The above postcard, posted by Worlds of Fun of the original Zambezi Zinger on their Facebook page is stirring up fans' emotions, and boy are they running hot. As a fan of the same type of classic steel coaster at Six Flags Great America in Chicago, I understand.

Worlds of Fun, posted this classic postcard with the caption, "25 years ago, we said goodbye. This summer, we say hello." It's obviously a reference to the park's classic Schwarzkopf Speedracer Roller Coaster that the park removed and sold in 1997, and the fact that the park is debuting a new hybrid wood and steel coaster with the same name next summer. Tim covered the announcement with an article you can read here.

Now, I suspect Worlds of Fun's social media folks knew this postcard would generate a whole lot of passionate comments for and against the new roller coaster because well, people have passion for the original one. Not to mention when Six Flags Great America in Chicago tried to remove their Schwarzkopf Speedracer Roller Coaster, pretty much the same ride with a different name, the park's fans screamed bloody murder loud enough that they changed their mind.

Some like Pam Haskins Burns are frustrated that since it's a different coaster, why give it the same name? She writes, "It's not the same. Not even close! Why are you giving it the same name?"

Of course, those are fighting words. Christopher Williams responded to Pam, "It's not about the ride being exactly the same. They couldn't even build that ride again if they wanted to." While Bruce suggested they should have called it "Zambezi Zinger 2.0" to which Christopher then responds, "I would have called it Zambezi Zinger: The Safari Continues, Expedition 2, or something like that."

Then there's the crowd that just loved the classic coaster. David Watkins wrote it was always his favorite. While Jesse McCall thinks they should have never gotten rid of the coaster in the first place. Sarah posted that her kids are excited about the new ride because she's told them for years how awesome the original was.

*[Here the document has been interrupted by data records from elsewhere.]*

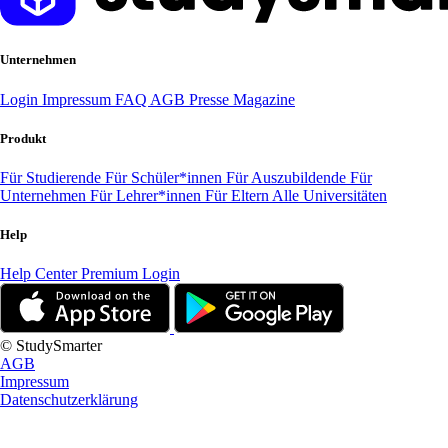
Unternehmen
Login
Impressum
FAQ
AGB
Presse
Magazine
Produkt
Für Studierende
Für Schüler*innen
Für Auszubildende
Für
Unternehmen
Für Lehrer*innen
Für Eltern
Alle Universitäten
Help
Help Center
Premium Login
© StudySmarter
AGB
Impressum
Datenschutzerklärung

There are also the folks who wonder why they didn't re-create the exact same ride. That's how Kathy Bark feels, "Why didn't you duplicate the design??? It's not the same, at all...shouldn't even have the same name."  While Michael Hutchinson similarly says, "I just wish if you wanted to rebuild it and call it by the same name, you woulda used the trains with similar seating, and you would have made it full steel, no wood whatsoever."

Curtis Miles though, for me, gets the biggest laugh in the comment section by summing up the whole thing in the two girls and a cat meme:


I get why folks have strong feelings. Six Flags Great America was the theme park I went to growing up, and when they got ready to tear out their version of the coaster in 2002 I was sad. Sad, because it was the second roller coaster I ever rode. It was supposed to be first, but for some reason, they shut it down to do something, and I wound up riding the Demon first. Yet, I was quite happy when they decided to keep the coaster and dump another one that had less history and more of a propensity to make your neck hurt after riding it.

Yet I choose to applaud Worlds of Fun for using the original coaster as inspiration for this pretty cool homage to the original. The park says guests will use the same queue building as the original. The ride will still begin with an iconic spiral lift hill. And generally, there will be some similar characteristics to the original coaster.

You can, by the way, ride the original Zambezi Zinger, if you head to Coffee Park in Montenegro, Columbia. It's operating under the name of LaBroca and was the first roller coaster installed in that park according to Wikipedia. Or you could just head to Six Flags Great America north of Chicago and catch a ride on their version of the coaster called The Whizzer.